The Roundabout (1992)

by Alice Adams (1930 - )

Photo Caption: Photo by Alec Rogers © 2014 for the Association for Public Art
  • Title

    The Roundabout

  • Artist

    Alice Adams (1930 - )

  • Year

    1992

  • Location

    Thomas Jefferson University, Bluemle Life Sciences Building, 10th and Locust Streets

  • Medium

    Mixed media: stone, concrete, bronze engravings, landscape materials, water

  • Dimensions

    216' x 160'

  • Themes

    Women and Public Art, Functional Public Art, Water and Fountains

Commissioned by Thomas Jefferson University through the Philadelphia Redevelopment Authority

Owned by Thomas Jefferson University

At A Glance

  • Artwork refers to Thomas Jefferson’s Monticello home, where all the roads and paths are called “roundabouts”

  • Adams transformed the landscape using sculptural and architectural elements, mounds of grass, plantings, pathways, and a water wall

  • Adams interplay between art and design provides moments of seclusion as well as opportunities for gathering

  • As the seasons change, so do the plantings, creating different moments of openness or seclusion depending on the time of year

In a one-acre area at the Bluemle Life Sciences Building on Thomas Jefferson University’s campus, The Roundabout encompasses the landscape – it is the landscape. Completed in 1992, artist Alice Adams was commissioned by the University through the Philadelphia Redevelopment Authority’s Percent for Art Program. Responding to the site’s slight change in elevation, Adams transformed the landscape using sculptural and architectural elements, mounds of grass, plantings, pathways, and a water wall.
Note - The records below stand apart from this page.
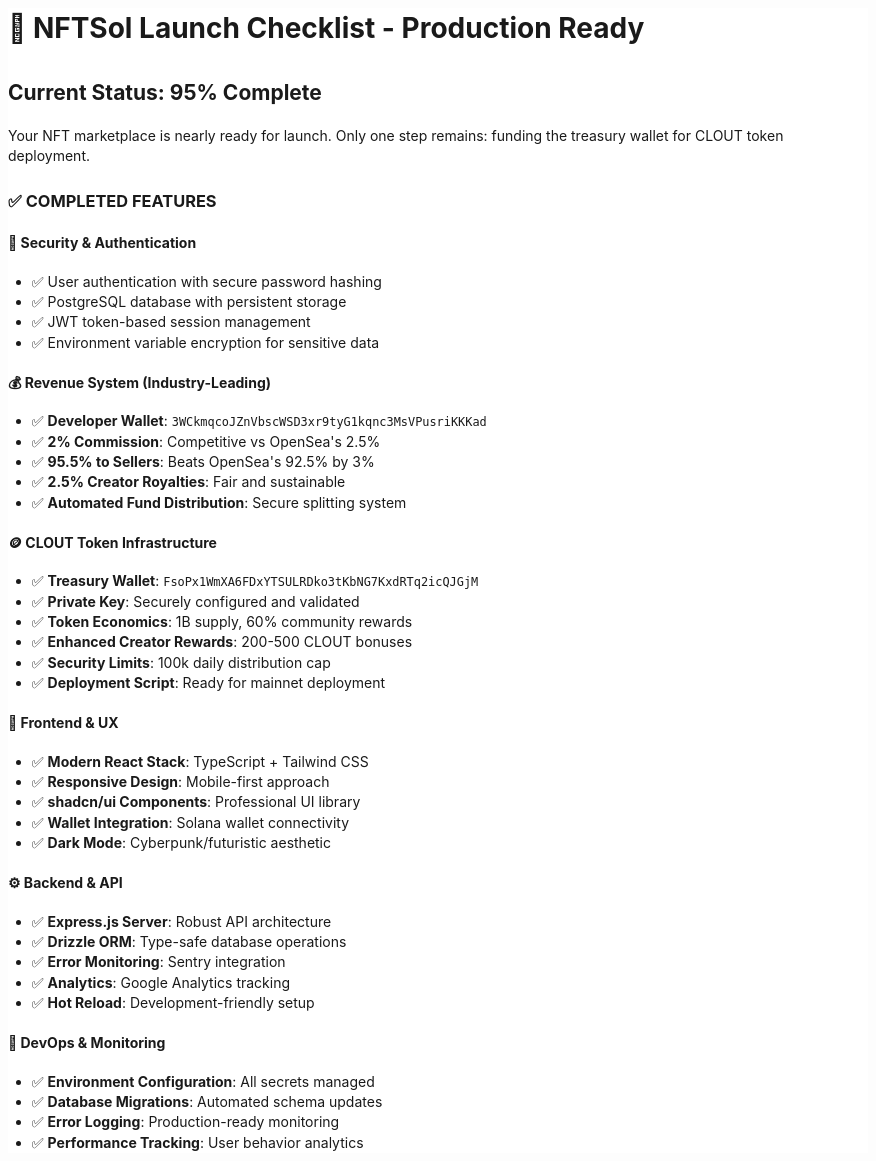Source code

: # 🚀 NFTSol Launch Checklist - Production Ready

## **Current Status: 95% Complete**

Your NFT marketplace is nearly ready for launch. Only one step remains: funding the treasury wallet for CLOUT token deployment.

### **✅ COMPLETED FEATURES**

#### **🔐 Security & Authentication**
- ✅ User authentication with secure password hashing
- ✅ PostgreSQL database with persistent storage
- ✅ JWT token-based session management  
- ✅ Environment variable encryption for sensitive data

#### **💰 Revenue System (Industry-Leading)**
- ✅ **Developer Wallet**: `3WCkmqcoJZnVbscWSD3xr9tyG1kqnc3MsVPusriKKKad`
- ✅ **2% Commission**: Competitive vs OpenSea's 2.5%
- ✅ **95.5% to Sellers**: Beats OpenSea's 92.5% by 3%
- ✅ **2.5% Creator Royalties**: Fair and sustainable
- ✅ **Automated Fund Distribution**: Secure splitting system

#### **🪙 CLOUT Token Infrastructure**
- ✅ **Treasury Wallet**: `FsoPx1WmXA6FDxYTSULRDko3tKbNG7KxdRTq2icQJGjM`
- ✅ **Private Key**: Securely configured and validated
- ✅ **Token Economics**: 1B supply, 60% community rewards
- ✅ **Enhanced Creator Rewards**: 200-500 CLOUT bonuses
- ✅ **Security Limits**: 100k daily distribution cap
- ✅ **Deployment Script**: Ready for mainnet deployment

#### **🎨 Frontend & UX**
- ✅ **Modern React Stack**: TypeScript + Tailwind CSS
- ✅ **Responsive Design**: Mobile-first approach
- ✅ **shadcn/ui Components**: Professional UI library
- ✅ **Wallet Integration**: Solana wallet connectivity
- ✅ **Dark Mode**: Cyberpunk/futuristic aesthetic

#### **⚙️ Backend & API**
- ✅ **Express.js Server**: Robust API architecture
- ✅ **Drizzle ORM**: Type-safe database operations
- ✅ **Error Monitoring**: Sentry integration
- ✅ **Analytics**: Google Analytics tracking
- ✅ **Hot Reload**: Development-friendly setup

#### **🔧 DevOps & Monitoring**
- ✅ **Environment Configuration**: All secrets managed
- ✅ **Database Migrations**: Automated schema updates
- ✅ **Error Logging**: Production-ready monitoring
- ✅ **Performance Tracking**: User behavior analytics
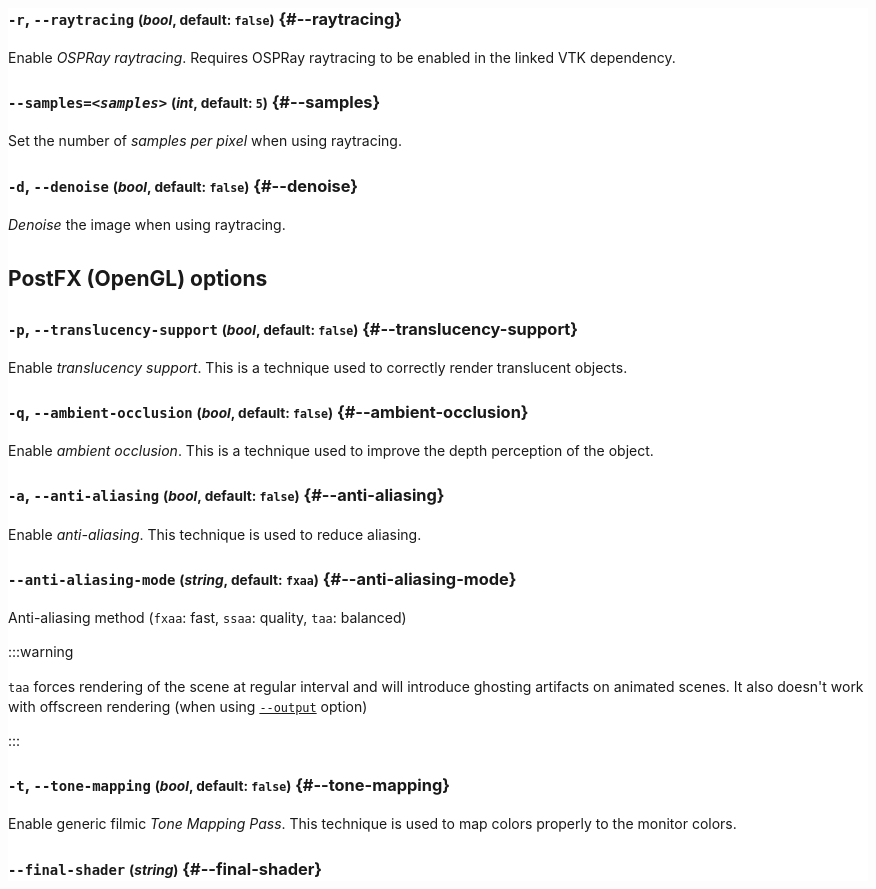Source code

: ### `-r`, `--raytracing`  <small>(_bool_, default: `false`)</small> {#--raytracing}

Enable _OSPRay raytracing_. Requires OSPRay raytracing to be enabled in the linked VTK dependency.

### `--samples`_`=<samples>`_  <small>(_int_, default: `5`)</small> {#--samples}

Set the number of _samples per pixel_ when using raytracing.

### `-d`, `--denoise`  <small>(_bool_, default: `false`)</small> {#--denoise}

_Denoise_ the image when using raytracing.

## PostFX (OpenGL) options

### `-p`, `--translucency-support`  <small>(_bool_, default: `false`)</small> {#--translucency-support}

Enable _translucency support_. This is a technique used to correctly render translucent objects.

### `-q`, `--ambient-occlusion`  <small>(_bool_, default: `false`)</small> {#--ambient-occlusion}

Enable _ambient occlusion_. This is a technique used to improve the depth perception of the object.

### `-a`, `--anti-aliasing`  <small>(_bool_, default: `false`)</small> {#--anti-aliasing}

Enable _anti-aliasing_. This technique is used to reduce aliasing.

### `--anti-aliasing-mode`  <small>(_string_, default: `fxaa`)</small> {#--anti-aliasing-mode}

Anti-aliasing method (`fxaa`: fast, `ssaa`: quality, `taa`: balanced)

:::warning

`taa` forces rendering of the scene at regular interval and will introduce ghosting artifacts on animated scenes.
It also doesn't work with offscreen rendering (when using [`--output`](#--output) option)

:::
### `-t`, `--tone-mapping`  <small>(_bool_, default: `false`)</small> {#--tone-mapping}

Enable generic filmic _Tone Mapping Pass_. This technique is used to map colors properly to the monitor colors.

### `--final-shader`  <small>(_string_)</small> {#--final-shader}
aerial view of The Roundabout showing tree plantings, a grass mound, water feature, and pathways
The Roundabout by Alice Adams, photo by William Gordy

The complex work refers to Thomas Jefferson’s Monticello home in Virginia, where “roundabout” is a term used for roads and pathways. The title also captures how the public regularly moves through the space. “My later work challenges people. It seduces them. They don’t know if it’s art, sculpture or something else. And you have to give them something once you’ve drawn them in,” says Adams.

The design features low curving walls that form a perimeter around a large mound of grass, and a water wall that cuts into one side of the mound. The water first flows slowly and smoothly before tumbling over panels of stone, creating a waterfall and illuminated pool. Paths surrounding the mound and water feature are punctuated with trees, and stairways on either side of the water lead to a stone path on top of the mound.

In addition to its nod to Monticello, the northwest corner of the design makes reference to Philadelphia’s architecture. An outlined configuration of lit doorways and stoops with railings creates a framework that recalls the many rowhomes nearby – a recognizable part of the city’s architectural fabric. The rowhome-like openings lead to a separate courtyard with green, pink, and white granite pavings in the shape of Monticello’s great lawn. Adams interplay between art and design provides moments of seclusion as well as opportunities for gathering.

In addition to the architectural gestures incorporated into the composition, botanical elements play an important role. Plant imagery, which is historically critical to medical care, has been etched into bronze plates and set into the paths. Layers of shrubs, trees, and groundcover create a thicket in the southeast section of the plaza. Pear trees, maple trees, boxwood hedges, holly, day lily beds, and other groundcover envelop more areas. As the seasons change, so do the plantings, creating different moments of openness or seclusion depending on the time of year.